▶ _DATASET EXCERPTS_
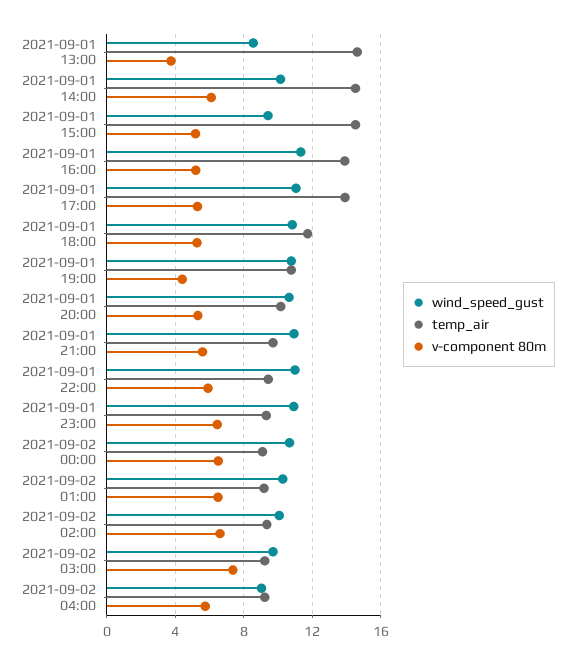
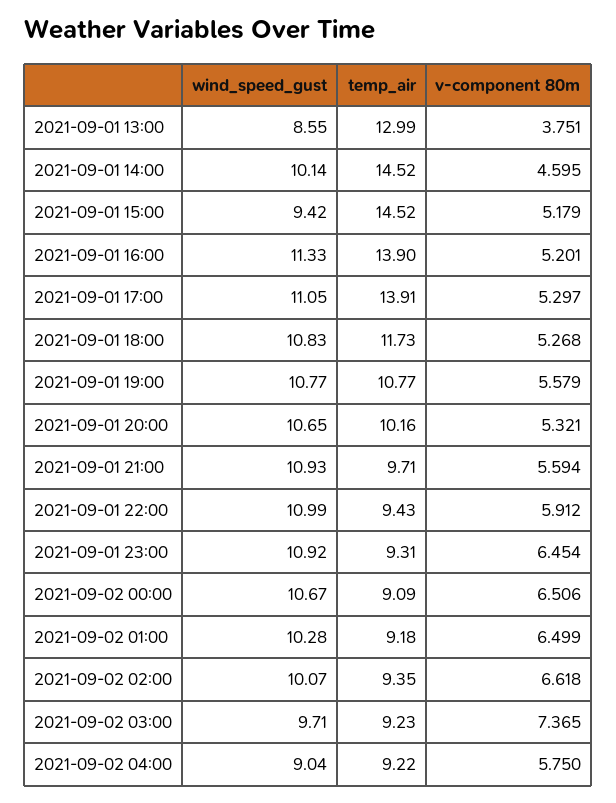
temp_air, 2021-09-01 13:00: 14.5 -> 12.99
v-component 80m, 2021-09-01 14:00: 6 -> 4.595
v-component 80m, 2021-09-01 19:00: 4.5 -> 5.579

* * *

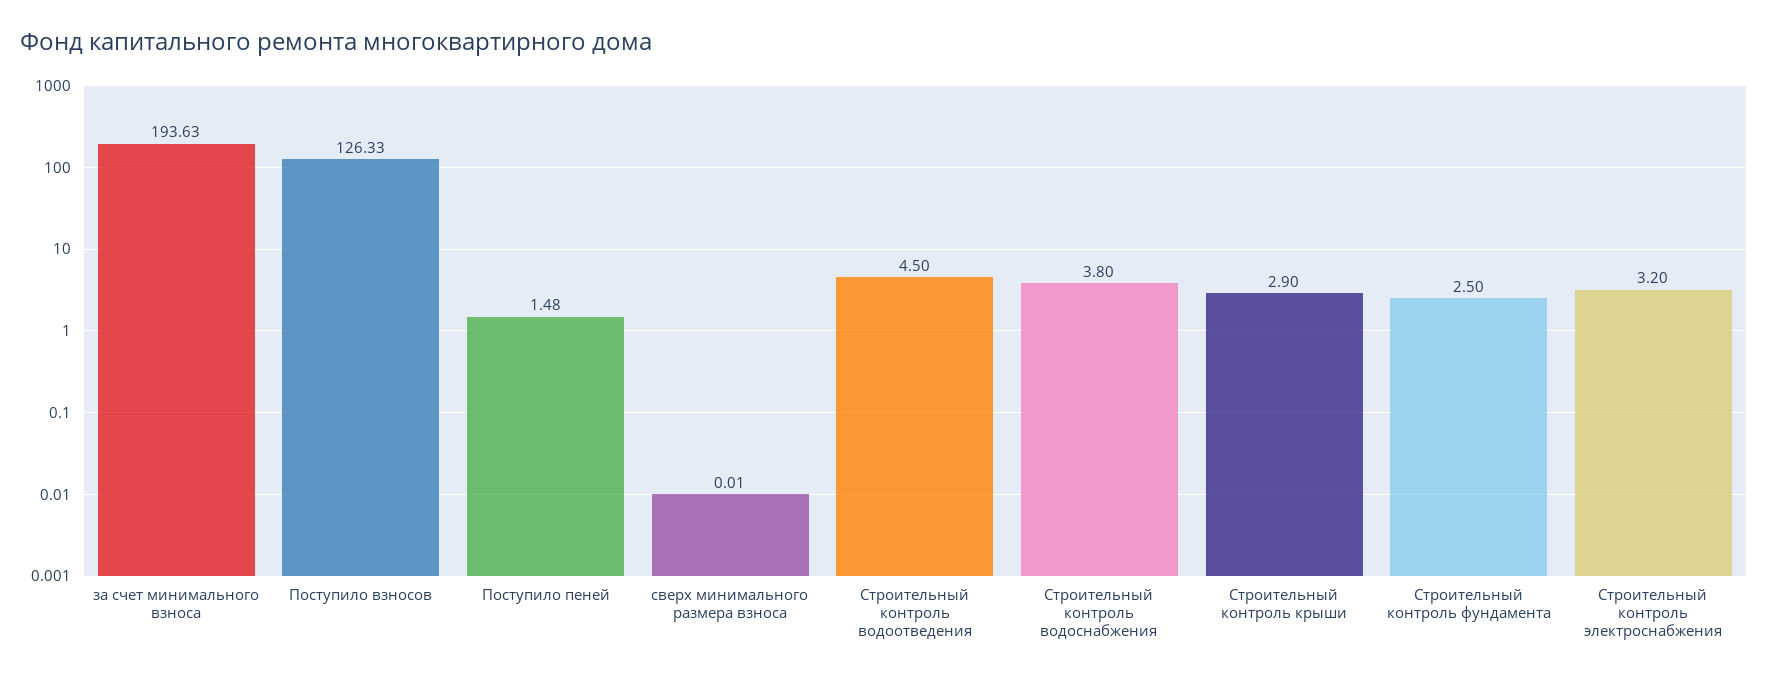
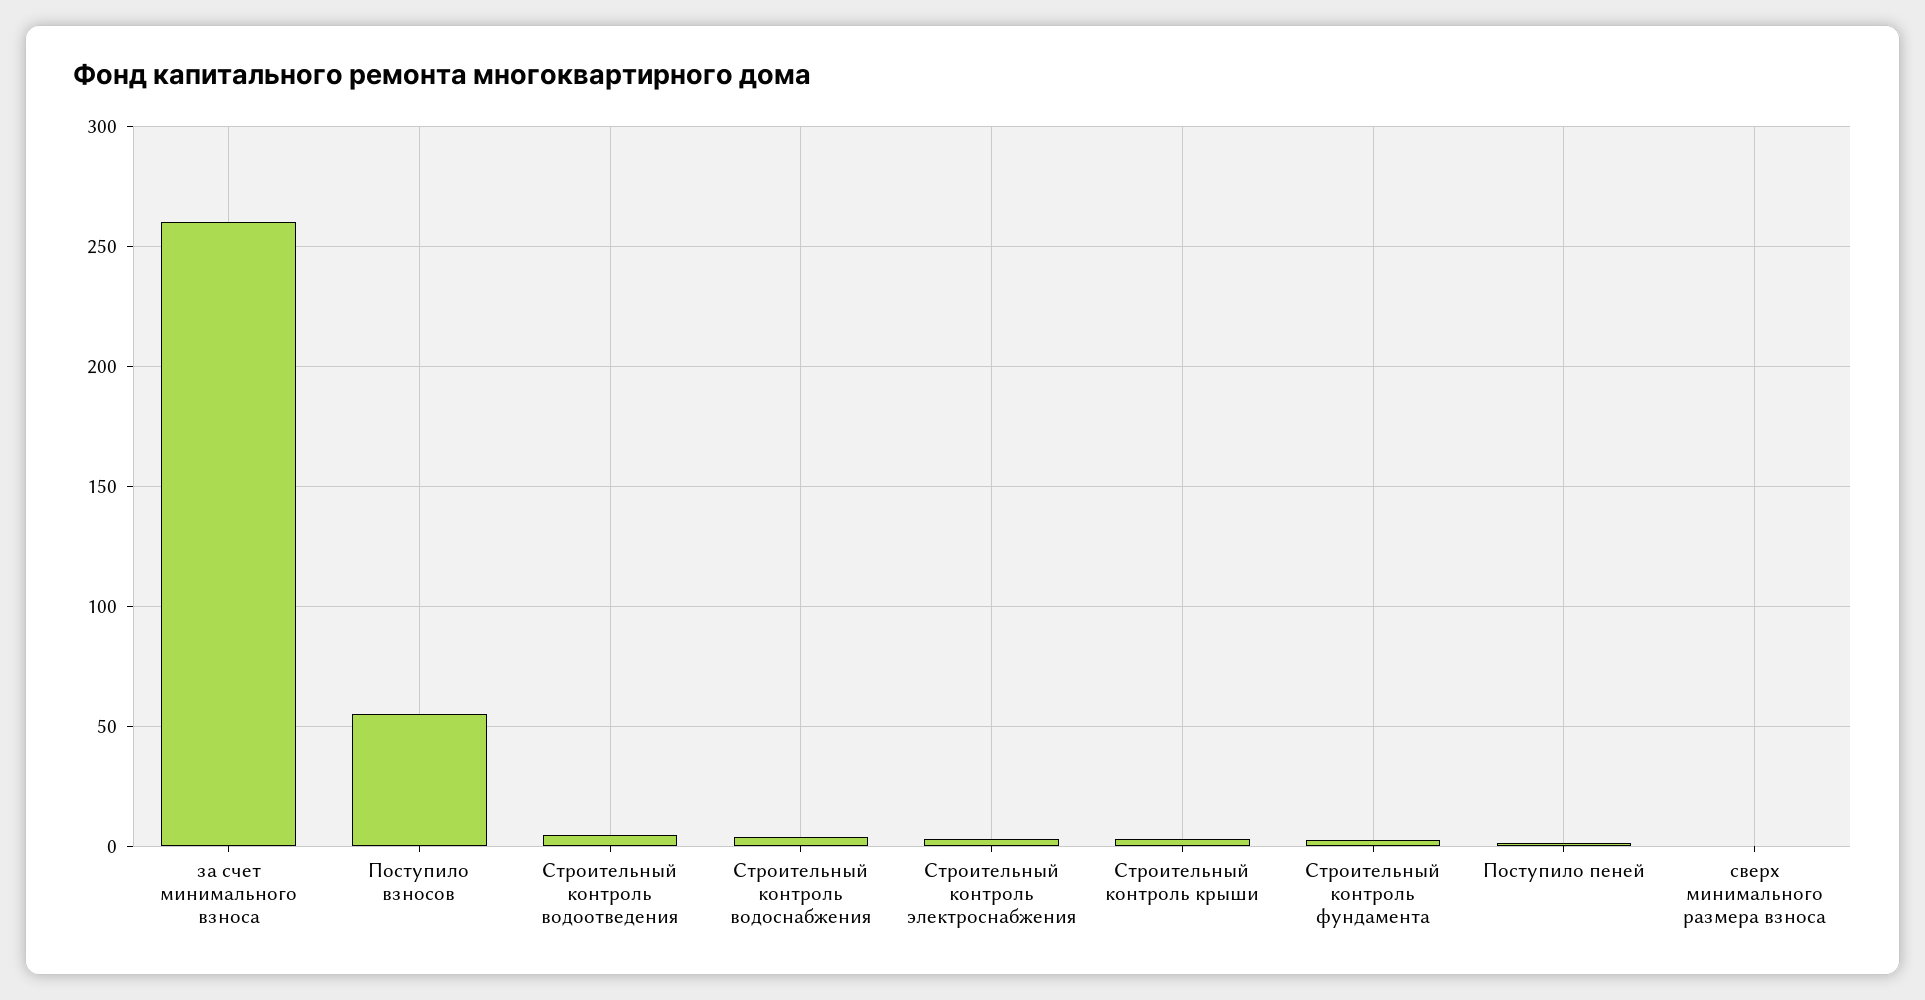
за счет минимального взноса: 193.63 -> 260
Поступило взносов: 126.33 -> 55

---

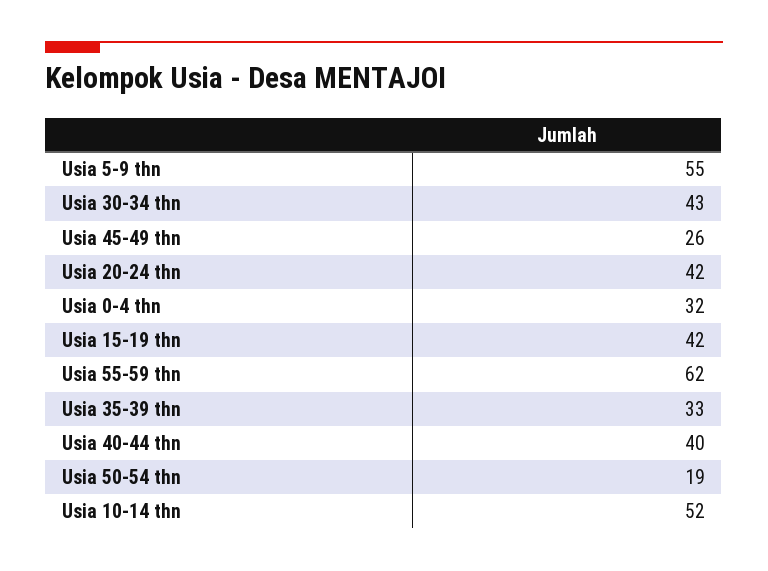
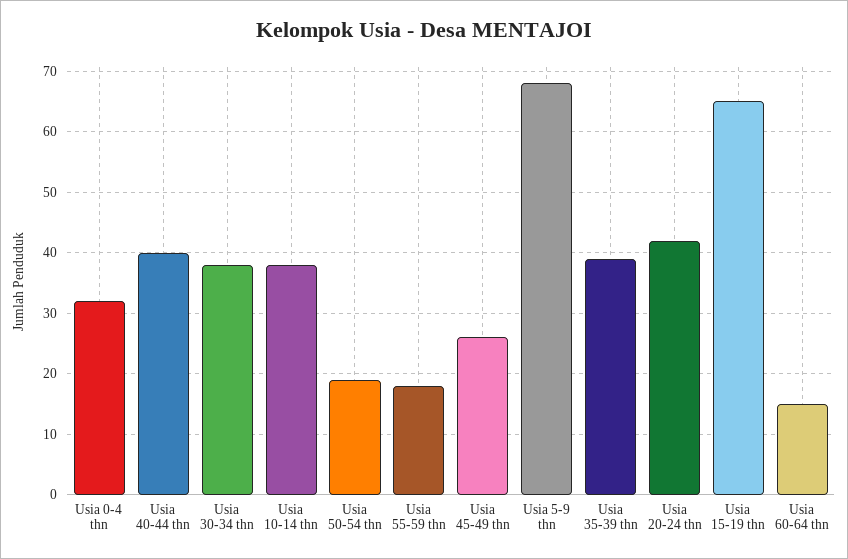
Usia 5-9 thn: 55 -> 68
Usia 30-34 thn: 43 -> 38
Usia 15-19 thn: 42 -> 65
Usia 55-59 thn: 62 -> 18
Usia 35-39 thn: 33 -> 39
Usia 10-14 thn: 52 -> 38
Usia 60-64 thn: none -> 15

▶ _AIM OF THE EXERCISE_
Using the records above, copy word for word the line with "за счет минимального взноса: 193.63 -> 260", the line with "Поступило взносов: 126.33 -> 55", and every line between them.

▶ _REPLY TO THE TASK_
за счет минимального взноса: 193.63 -> 260
Поступило взносов: 126.33 -> 55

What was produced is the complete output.